用法Blob:slice() 方法 - Web API | MDN

slice()
slice(start)
slice(start, end)
slice(start, end, contentType)
// 分片大小
const CHUNK_SIZE = 1024 * 1024; // 1MB
// 文件分片
const createFileChunk  = (file: File) => {
  const chunks: Blob[] = [];
  let cur = 0;

  while (cur < file.size) {
    const chunk = file.slice(cur, cur + CHUNK_SIZE);
    chunks.push(chunk);
    cur += CHUNK_SIZE;
  }

  return chunks;
}

Hash计算

// 计算hash
const calculateHash =  (chunks: Blob[]) => {
 return new Promise(resolve => {
   // 1. 第一个和最后一个切片全部参与计算
  // 2. 中间切片之计算前两个字节,后两个字节,和中间两个字节

  // 所有参与计算的切片
  const targetChunks: Blob[] = [];

  const spark = new SparkMD5.ArrayBuffer();
  const fileReader = new FileReader();

  chunks.forEach((chunk, index) => {
    if (index === 0 || index === chunks.length - 1) {
      // 第一个和最后一个切片全部参与计算
      targetChunks.push(chunk);
    } else {
      // 中间切片之计算前两个字节,后两个字节,和中间两个字节
      const firstChunks = chunk.slice(0, 2);
      const middleChunks = chunk.slice(CHUNK_SIZE / 2, CHUNK_SIZE / 2 + 2);
      const lastChunks = chunk.slice(CHUNK_SIZE - 2, CHUNK_SIZE);
      targetChunks.push(firstChunks, middleChunks, lastChunks);
    }
  });

  fileReader.readAsArrayBuffer(new Blob(targetChunks));
  fileReader.onload = (e) => {
    spark.append(e.target?.result as ArrayBuffer);
    // console.log('hash:' ,spark.end());
    resolve(spark.end());
  }
 })
};
const hash = await calculateHash(chunks);
console.log(hash);

文件上传

如果上传一个1G的文件,加入每一个分片的大小为1M,那么总的分片大小是1024个分片,浏览器肯定处理不了,因为切片文件太多,浏览器一次创建了太多的请求,这是没有必要的,拿chrome来说,默认的请求并发数为6,过多的请求并部队提升上传速度,反而给浏览器带来了巨大的负担,因此,有必要限制前端请求个数。

如何解决?

创建最大并发数的请求,比如6个,那么同一时刻我们就允许浏览器只发送6个请求,其中,一个请求有了返回结果,就发起下一个新的请求,以此类推,直至所有的请求发送完毕。

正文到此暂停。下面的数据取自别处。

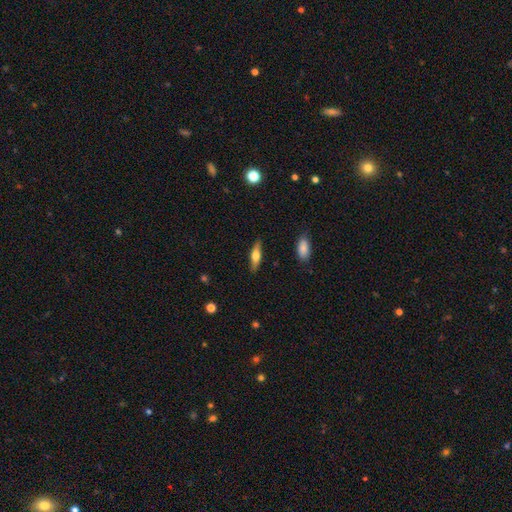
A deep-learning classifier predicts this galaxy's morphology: This is possibly a smooth galaxy (53%). How rounded: possibly cigar-shaped (58%). Merging: clearly none (86%).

上传文件时一般还要用到FormData对象,需要把传递的文件还有额外信息放到这个FormData对象里面。

前端实现
// 上传切片
const uploadChunks = async (chunks: Blob[]) => {

  const data = chunks.map((chunk, index) => {
    return {
      fileName,
      chunk,
      chunkHash: `${fileHash}-${index}`,
      fileHash
    }
  })

  const formData = data.map((item) => {
    const _formData = new FormData();
    _formData.append("fileName", item.fileName);
    _formData.append("chunk", item.chunk);
    _formData.append("chunkHash", item.chunkHash);
    _formData.append("fileHash", item.fileHash);
    return _formData;
  })

  const MAX_CONCURRENT = 6; // 最大并发数
  let index = 0;
  const taskPool = [];

  while(index < formData.length) {
    const task= fetch('/upload', {
      method: 'POST',
      body: formData[index]
    })

    
    const _targetTask = taskPool.findIndex(t => t === task);
    
    taskPool.splice( _targetTask)
    taskPool.push(task);

    if(taskPool.length === MAX_CONCURRENT) {
      await Promise.race(taskPool);
    }

    index++;
  }

  // 最后不足MAX_CONCURRENT的任务
  await Promise.all(taskPool);
}
服务端实现

后端在处理文件时需要用到multiparty这个工具,multiparty是一个专门用于Node.js的、专门处理HTTP请求中multiparty/form-data格式数据的库。

后端在处理每个上传的分片时候,应该先将它们临时存放到服务器的一个地方,方便合并的时候再去读取,为了区分不同文件的分片,需要用到文件对应的hash为文件夹命名,将这个文件的所有分片存放到这个文件夹中。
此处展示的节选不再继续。